#### Given text
Thanks goldbug. I see they do admit in the paper that indeed compiler hoisting loads to do speculative loads before checks, can make Mill be vulnerable to Spectre. “In our analysis we found and fixed one such bug in the Mill compiler tool chain.” And the solution was to improve compiler. I am not sure how it figures out where to make these speculative loads and where not, as it is really hard to predict where untrusted data is being used, without annotations or barriers in code. (and without killing performance in some other workloads that benefit from compiler doing speculative loads).
The fact that Meltdown-like load doesn’t pollute the cache is nice, and it puts a NaR as a result. This isn’t that much different than what AMD is doing on their CPUs, where they also do protection/TLB check soon enough, and do not put stuff in cache. Intel was doing this too late in the pipeline, and it was polluting cache. So nothing extremely special about that here.
For the Spectre variant 2, it is interesting that Mill actually does restore entire CPU, including caches, to a correct state even on missprediction in branch predictor. I guess this is doable because the misprediction latency is low, and only few instructions would be fetched and decoded, and it is easy to restore data cache back (because if it was L1 miss, the data would not arrive from L2 anyway in that time). Similarly if the misprediction targeted instructions that are not in instruction cache, (which would make it a bad branch predictor anyway, and is unlikely to be a miss), they will not arrive on time from L2 either, so it is easy to cancel the load and go back into proper path.

#### Prompt 1
In the Mill Spectre post, rewrite the passage from "Thanks goldbug. I" to "doing speculative loads).", substituting "early loads" for "speculative loads".
#### Prompt 2
In the Mill Spectre post, what does a Meltdown-like load put as its result?

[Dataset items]
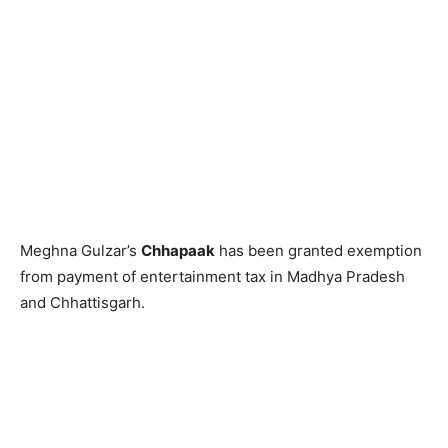
Meghna Gulzar’s
Chhapaak
has been granted exemption
from payment of entertainment tax in Madhya Pradesh
and Chhattisgarh.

#### Written response 1
Thanks goldbug. I see they do admit in the paper that indeed compiler hoisting loads to do early loads before checks, can make Mill be vulnerable to Spectre. “In our analysis we found and fixed one such bug in the Mill compiler tool chain.” And the solution was to improve compiler. I am not sure how it figures out where to make these early loads and where not, as it is really hard to predict where untrusted data is being used, without annotations or barriers in code. (and without killing performance in some other workloads that benefit from compiler doing early loads).

#### Written response 2
A NaR.